Seit Wochen laufen bereits Vermittlungsbemühungen für eine neue Waffenruhe zwischen Israel und der Hamas, um mehr Hilfsgüter in den Gazastreifen bringen zu können und Geiseln in Gewalt der Islamisten freizubekommen. Aus Hamas-Kreisen verlautete am späten Donnerstagabend, die Organisation habe den als Vermittlern auftretenden Staaten Katar und Ägypten eine neue Verhandlungsposition übermittelt. Diese würden die ebenfalls vermittelnden USA darüber unterrichten.

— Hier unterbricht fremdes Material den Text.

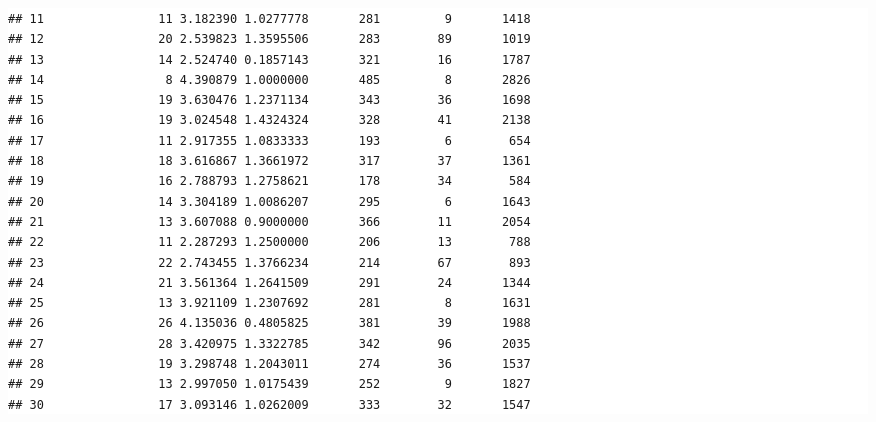     ## 11                11 3.182390 1.0277778       281         9       1418
    ## 12                20 2.539823 1.3595506       283        89       1019
    ## 13                14 2.524740 0.1857143       321        16       1787
    ## 14                 8 4.390879 1.0000000       485         8       2826
    ## 15                19 3.630476 1.2371134       343        36       1698
    ## 16                19 3.024548 1.4324324       328        41       2138
    ## 17                11 2.917355 1.0833333       193         6        654
    ## 18                18 3.616867 1.3661972       317        37       1361
    ## 19                16 2.788793 1.2758621       178        34        584
    ## 20                14 3.304189 1.0086207       295         6       1643
    ## 21                13 3.607088 0.9000000       366        11       2054
    ## 22                11 2.287293 1.2500000       206        13        788
    ## 23                22 2.743455 1.3766234       214        67        893
    ## 24                21 3.561364 1.2641509       291        24       1344
    ## 25                13 3.921109 1.2307692       281         8       1631
    ## 26                26 4.135036 0.4805825       381        39       1988
    ## 27                28 3.420975 1.3322785       342        96       2035
    ## 28                19 3.298748 1.2043011       274        36       1537
    ## 29                13 2.997050 1.0175439       252         9       1827
    ## 30                17 3.093146 1.0262009       333        32       1547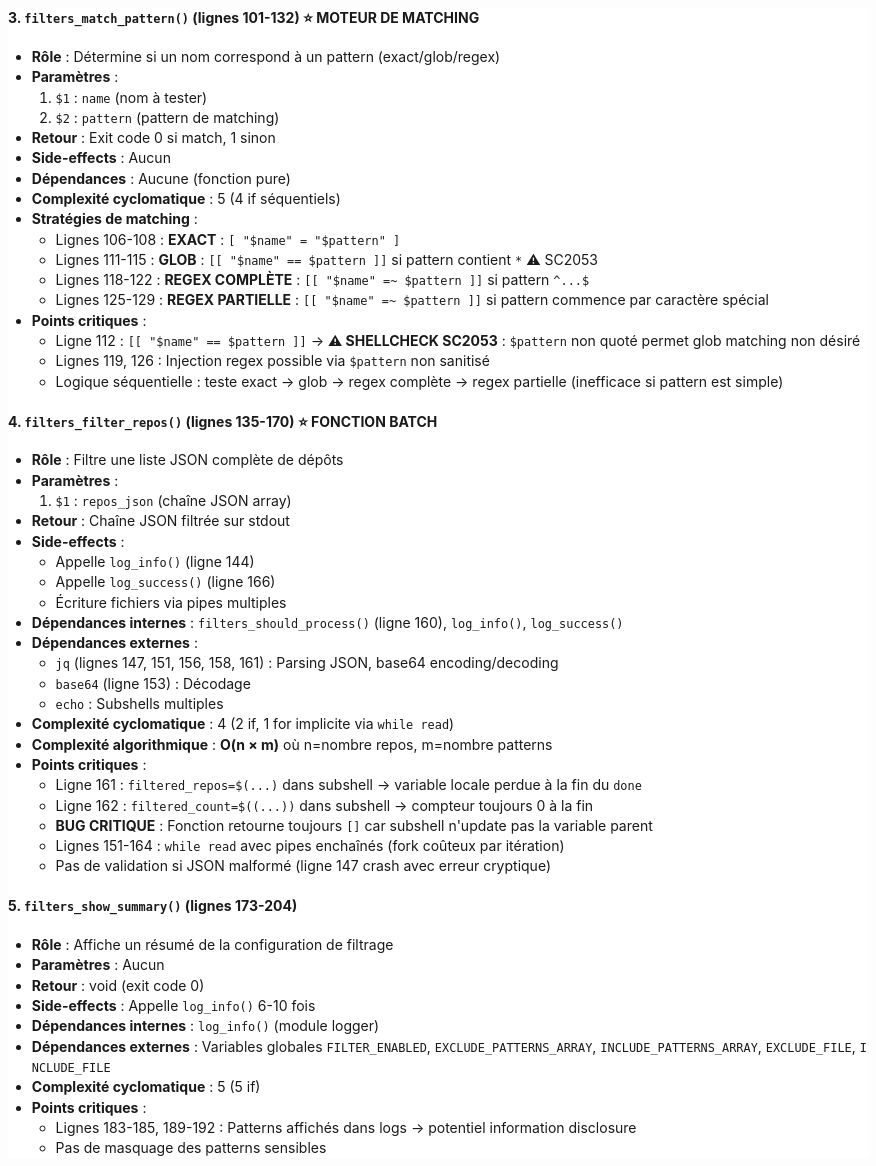 #### 3. `filters_match_pattern()` (lignes 101-132) **⭐ MOTEUR DE MATCHING**

- **Rôle** : Détermine si un nom correspond à un pattern (exact/glob/regex)
- **Paramètres** :
  1. `$1` : `name` (nom à tester)
  2. `$2` : `pattern` (pattern de matching)
- **Retour** : Exit code 0 si match, 1 sinon
- **Side-effects** : Aucun
- **Dépendances** : Aucune (fonction pure)
- **Complexité cyclomatique** : 5 (4 if séquentiels)
- **Stratégies de matching** :
  - Lignes 106-108 : **EXACT** : `[ "$name" = "$pattern" ]`
  - Lignes 111-115 : **GLOB** : `[[ "$name" == $pattern ]]` si pattern contient `*` ⚠️ SC2053
  - Lignes 118-122 : **REGEX COMPLÈTE** : `[[ "$name" =~ $pattern ]]` si pattern `^...$`
  - Lignes 125-129 : **REGEX PARTIELLE** : `[[ "$name" =~ $pattern ]]` si pattern commence par caractère spécial
- **Points critiques** :
  - Ligne 112 : `[[ "$name" == $pattern ]]` → **⚠️ SHELLCHECK SC2053** : `$pattern` non quoté permet glob matching non désiré
  - Lignes 119, 126 : Injection regex possible via `$pattern` non sanitisé
  - Logique séquentielle : teste exact → glob → regex complète → regex partielle (inefficace si pattern est simple)

#### 4. `filters_filter_repos()` (lignes 135-170) **⭐ FONCTION BATCH**

- **Rôle** : Filtre une liste JSON complète de dépôts
- **Paramètres** :
  1. `$1` : `repos_json` (chaîne JSON array)
- **Retour** : Chaîne JSON filtrée sur stdout
- **Side-effects** : 
  - Appelle `log_info()` (ligne 144)
  - Appelle `log_success()` (ligne 166)
  - Écriture fichiers via pipes multiples
- **Dépendances internes** : `filters_should_process()` (ligne 160), `log_info()`, `log_success()`
- **Dépendances externes** :
  - `jq` (lignes 147, 151, 156, 158, 161) : Parsing JSON, base64 encoding/decoding
  - `base64` (ligne 153) : Décodage
  - `echo` : Subshells multiples
- **Complexité cyclomatique** : 4 (2 if, 1 for implicite via `while read`)
- **Complexité algorithmique** : **O(n × m)** où n=nombre repos, m=nombre patterns
- **Points critiques** :
  - Ligne 161 : `filtered_repos=$(...)` dans subshell → variable locale perdue à la fin du `done`
  - Ligne 162 : `filtered_count=$((...))` dans subshell → compteur toujours 0 à la fin
  - **BUG CRITIQUE** : Fonction retourne toujours `[]` car subshell n'update pas la variable parent
  - Lignes 151-164 : `while read` avec pipes enchaînés (fork coûteux par itération)
  - Pas de validation si JSON malformé (ligne 147 crash avec erreur cryptique)

#### 5. `filters_show_summary()` (lignes 173-204)

- **Rôle** : Affiche un résumé de la configuration de filtrage
- **Paramètres** : Aucun
- **Retour** : void (exit code 0)
- **Side-effects** : Appelle `log_info()` 6-10 fois
- **Dépendances internes** : `log_info()` (module logger)
- **Dépendances externes** : Variables globales `FILTER_ENABLED`, `EXCLUDE_PATTERNS_ARRAY`, `INCLUDE_PATTERNS_ARRAY`, `EXCLUDE_FILE`, `INCLUDE_FILE`
- **Complexité cyclomatique** : 5 (5 if)
- **Points critiques** :
  - Lignes 183-185, 189-192 : Patterns affichés dans logs → potentiel information disclosure
  - Pas de masquage des patterns sensibles
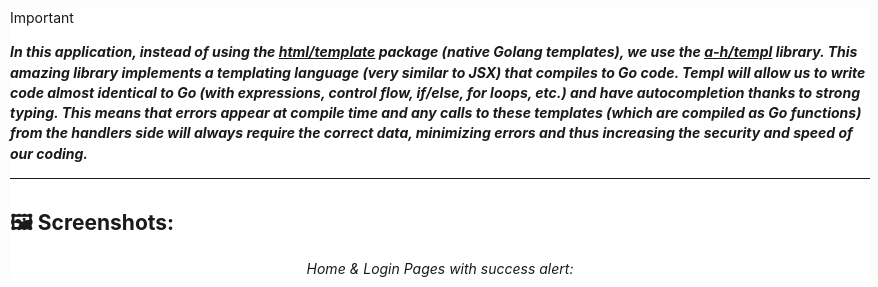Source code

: 
>[!IMPORTANT]
>***In this application, instead of using the [html/template](https://pkg.go.dev/html/template) package (native Golang templates), we use the [a-h/templ](https://github.com/a-h/templ) library. This amazing library implements a templating language (very similar to JSX) that compiles to Go code. Templ will allow us to write code almost identical to Go (with expressions, control flow, if/else, for loops, etc.) and have autocompletion thanks to strong typing. This means that errors appear at compile time and any calls to these templates (which are compiled as Go functions) from the handlers side will always require the correct data, minimizing errors and thus increasing the security and speed of our coding.***

---

## 🖼️ Screenshots:

<div align="center">

###### Home & Login Pages with success alert:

Die Hamas fordert demnach, dass die israelischen Streitkräfte sich "aus allen besiedelten Gebieten und allen Städten" des Gazastreifens zurückziehen. Das Büro des israelischen Ministerpräsidenten Benjamin Netanjahu erklärte in der Folge, die Hamas halte an ihren "unrealistischen Forderungen" fest.
Derweil wurde im Süden Israels ein Soldat bei einer Messerattacke getötet. Nach Angaben der israelischen Polizei betrat der Angreifer ein Restaurant nahe der Gemeinde Beit Kama und stach auf den Soldaten ein. Der 51-jährige Soldat konnte noch das Feuer eröffnen und den Angreifer töteten. Der Soldat erlag später seinen schweren Verletzungen.